## BEGIN EXERCISE INPUTS

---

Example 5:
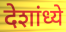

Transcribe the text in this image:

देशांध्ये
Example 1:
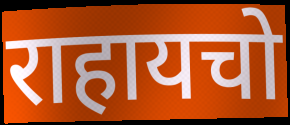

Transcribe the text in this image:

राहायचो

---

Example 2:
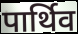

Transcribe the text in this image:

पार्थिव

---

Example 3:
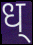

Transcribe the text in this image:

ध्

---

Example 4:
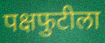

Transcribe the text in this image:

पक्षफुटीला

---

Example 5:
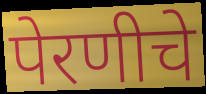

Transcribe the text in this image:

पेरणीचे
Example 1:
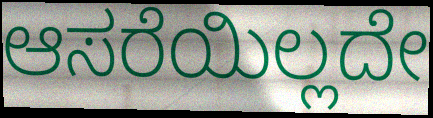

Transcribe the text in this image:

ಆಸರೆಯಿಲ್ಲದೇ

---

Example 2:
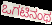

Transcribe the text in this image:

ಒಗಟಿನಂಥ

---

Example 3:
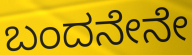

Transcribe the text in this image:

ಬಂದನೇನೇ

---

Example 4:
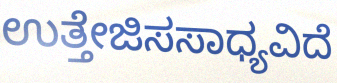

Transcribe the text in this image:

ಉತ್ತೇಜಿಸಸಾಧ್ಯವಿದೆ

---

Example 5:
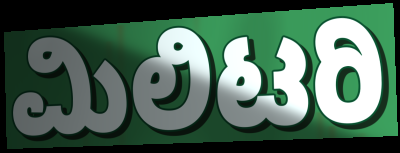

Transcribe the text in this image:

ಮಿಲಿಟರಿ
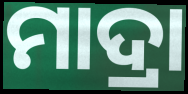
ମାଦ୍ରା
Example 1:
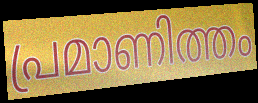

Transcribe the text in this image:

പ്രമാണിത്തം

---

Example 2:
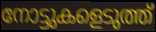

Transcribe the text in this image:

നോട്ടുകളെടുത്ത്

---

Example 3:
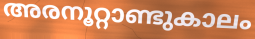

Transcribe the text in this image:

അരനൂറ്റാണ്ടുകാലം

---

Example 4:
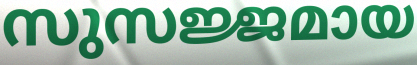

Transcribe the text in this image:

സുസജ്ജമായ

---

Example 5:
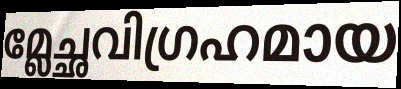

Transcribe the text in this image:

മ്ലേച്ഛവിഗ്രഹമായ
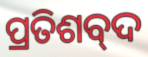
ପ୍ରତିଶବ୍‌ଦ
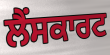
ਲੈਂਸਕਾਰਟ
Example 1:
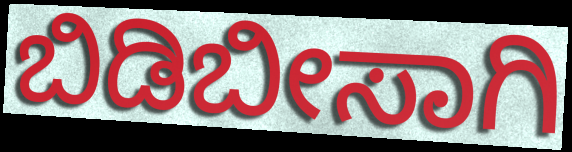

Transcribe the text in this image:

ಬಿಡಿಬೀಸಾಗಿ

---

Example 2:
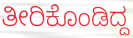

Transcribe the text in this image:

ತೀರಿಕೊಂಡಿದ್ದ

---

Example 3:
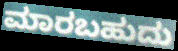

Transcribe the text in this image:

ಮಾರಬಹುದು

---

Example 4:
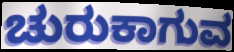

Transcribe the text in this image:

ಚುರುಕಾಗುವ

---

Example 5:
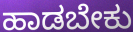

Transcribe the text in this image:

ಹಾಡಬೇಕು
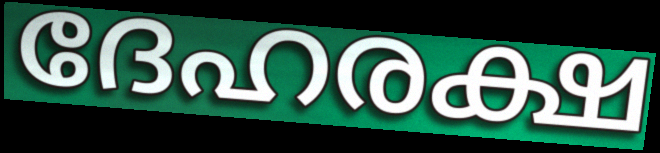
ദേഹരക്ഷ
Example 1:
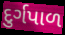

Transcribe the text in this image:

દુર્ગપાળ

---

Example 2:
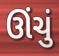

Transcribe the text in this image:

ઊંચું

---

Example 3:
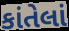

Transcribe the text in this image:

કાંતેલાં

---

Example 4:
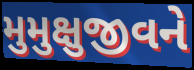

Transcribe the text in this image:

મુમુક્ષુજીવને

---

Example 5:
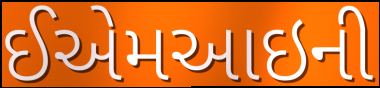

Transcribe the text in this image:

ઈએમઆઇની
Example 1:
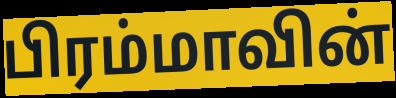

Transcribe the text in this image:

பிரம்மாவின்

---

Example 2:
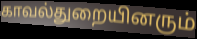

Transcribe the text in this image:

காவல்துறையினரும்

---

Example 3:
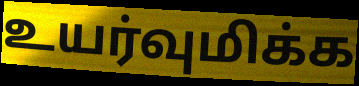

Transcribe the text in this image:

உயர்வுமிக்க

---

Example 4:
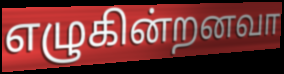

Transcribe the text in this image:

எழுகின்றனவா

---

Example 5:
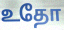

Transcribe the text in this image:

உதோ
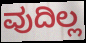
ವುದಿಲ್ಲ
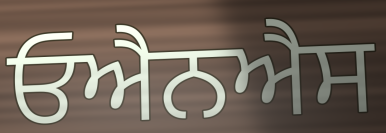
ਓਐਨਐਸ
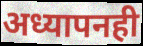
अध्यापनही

## END EXERCISE INPUTS

Can you reproduce all of the records above line for line, leaving out the pictures?

FULL OUTPUT —
---

Example 5:

Transcribe the text in this image:

देशांध्ये
Example 1:

Transcribe the text in this image:

राहायचो

---

Example 2:

Transcribe the text in this image:

पार्थिव

---

Example 3:

Transcribe the text in this image:

ध्

---

Example 4:

Transcribe the text in this image:

पक्षफुटीला

---

Example 5:

Transcribe the text in this image:

पेरणीचे
Example 1:

Transcribe the text in this image:

ಆಸರೆಯಿಲ್ಲದೇ

---

Example 2:

Transcribe the text in this image:

ಒಗಟಿನಂಥ

---

Example 3:

Transcribe the text in this image:

ಬಂದನೇನೇ

---

Example 4:

Transcribe the text in this image:

ಉತ್ತೇಜಿಸಸಾಧ್ಯವಿದೆ

---

Example 5:

Transcribe the text in this image:

ಮಿಲಿಟರಿ
ମାଦ୍ରା
Example 1:

Transcribe the text in this image:

പ്രമാണിത്തം

---

Example 2:

Transcribe the text in this image:

നോട്ടുകളെടുത്ത്

---

Example 3:

Transcribe the text in this image:

അരനൂറ്റാണ്ടുകാലം

---

Example 4:

Transcribe the text in this image:

സുസജ്ജമായ

---

Example 5:

Transcribe the text in this image:

മ്ലേച്ഛവിഗ്രഹമായ
ପ୍ରତିଶବ୍‌ଦ
ਲੈਂਸਕਾਰਟ
Example 1:

Transcribe the text in this image:

ಬಿಡಿಬೀಸಾಗಿ

---

Example 2:

Transcribe the text in this image:

ತೀರಿಕೊಂಡಿದ್ದ

---

Example 3:

Transcribe the text in this image:

ಮಾರಬಹುದು

---

Example 4:

Transcribe the text in this image:

ಚುರುಕಾಗುವ

---

Example 5:

Transcribe the text in this image:

ಹಾಡಬೇಕು
ദേഹരക്ഷ
Example 1:

Transcribe the text in this image:

દુર્ગપાળ

---

Example 2:

Transcribe the text in this image:

ઊંચું

---

Example 3:

Transcribe the text in this image:

કાંતેલાં

---

Example 4:

Transcribe the text in this image:

મુમુક્ષુજીવને

---

Example 5:

Transcribe the text in this image:

ઈએમઆઇની
Example 1:

Transcribe the text in this image:

பிரம்மாவின்

---

Example 2:

Transcribe the text in this image:

காவல்துறையினரும்

---

Example 3:

Transcribe the text in this image:

உயர்வுமிக்க

---

Example 4:

Transcribe the text in this image:

எழுகின்றனவா

---

Example 5:

Transcribe the text in this image:

உதோ
ವುದಿಲ್ಲ
ਓਐਨਐਸ
अध्यापनही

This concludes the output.